I think trying to convey these ideas through a quantitative benchmark result (particularly a benchmark which has a clear common interpretation that you're essentially redefining) risks 1) misleading readers, and 2) failing to convey the rich and detailed analysis you've included here in your HN comment.
I'd suggest you restrict your quantitative PubMedQA analysis to report previously published numbers for other models (so you're not in the role of having to defend choices that might cripple other models) or a very straightforward log probs analysis if no outside numbers are available (making it clear which numbers you've produced vs sourced externally). Then separately explain that many of the small models with high benchmark scores exhibit poor instruction following capabilities (which will not be a surprise for many readers, since these models aren't necessary tuned or evaluated for that), and you can make the point that some of them are so poor at instruction following that they're very hard to deploy in contexts that require instruction following; you could even demonstrate that they're only able to follow an instructions to "conclude answers with 'Final Answer: [ABCDE]'" on x% of questions, given a standard prompt that you've created and published. In other words, if it's clear that the problem is in instruction following, analyze that.
(Not all abstraction pipelines leveraging an LLM need it to exhibit instruction following, and in your own case, I'm not sure you can claim that your model follows instructions well on the basis of its PubMedQA or abstraction performance, since you've fine tuned on prompt,answer pairs in both domains. You'd need a different baseline for comparison to really explore this claim.)
Then I'd suggest creating a detailed table of wrong/surprising stuff that frontier models don't understand about healthcare data, but which your model does understand.
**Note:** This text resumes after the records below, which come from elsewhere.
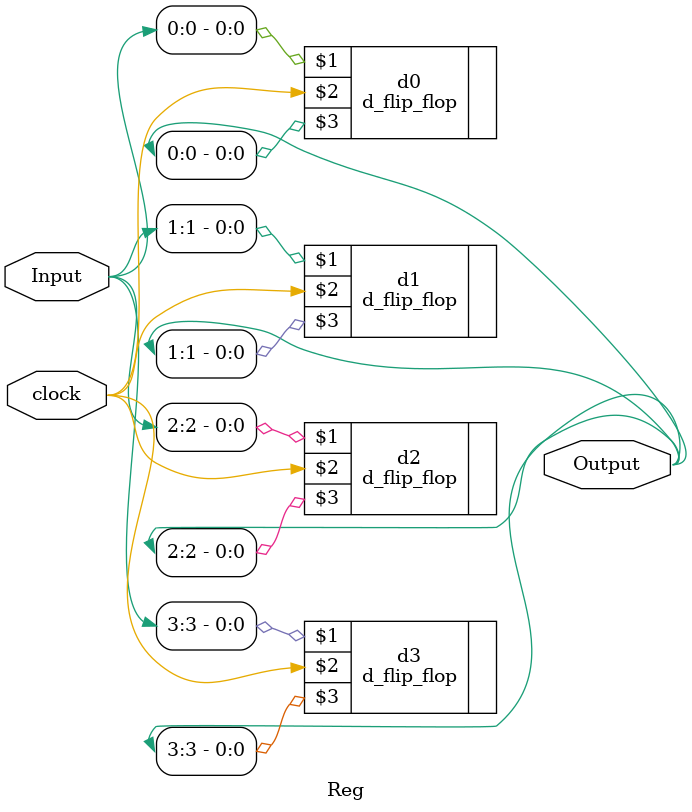
<source format=v>
/***** 4-BIT REGISTER MODULE *****/

module Reg(clock,Input,Output);

 input [3:0]Input;
 input clock;
 output [3:0]Output;
 d_flip_flop d0(Input[0], clock, Output[0]),
 d1(Input[1], clock, Output[1]),
 d2(Input[2], clock, Output[2]),
 d3(Input[3], clock, Output[3]);
 
endmodule

</source>
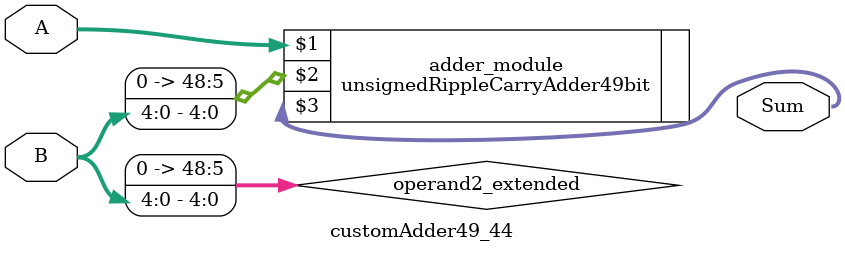
<source format=v>
module customAdder49_44(
                        input [48 : 0] A,
                        input [4 : 0] B,
                        
                        output [49 : 0] Sum
                );

        wire [48 : 0] operand2_extended;
        
        assign operand2_extended =  {44'b0, B};
        
        unsignedRippleCarryAdder49bit adder_module(
            A,
            operand2_extended,
            Sum
        );
        
        endmodule
        
</source>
Categorize them, show examples in the table, and explain them in narrative much like you've done here.
I can't understand your methods without example prompts or code, so it's hard for me to interpret the data in figure 6. It will be important to document the methodology carefully to avoid concerns that your "text response" methodology is unfairly punishing other models.
In any case, since the methodology that Anthropic applied is documented and straightforward, it would be possible to do an apples to apples comparison with your model.
(I'm also very curious to know how 3.5 Sonnet performs.)
Is your text methodology based on CoT (like the "PubMedQA training dataset enriched with CoT" you trained on) or a forced single token completion like Anthropic used in their evaluation? In the latter case, I'm not sure how "text responses" differ from log probabilities at Temperature T=0 (i.e., isn't the most likely token always going to be the text response?)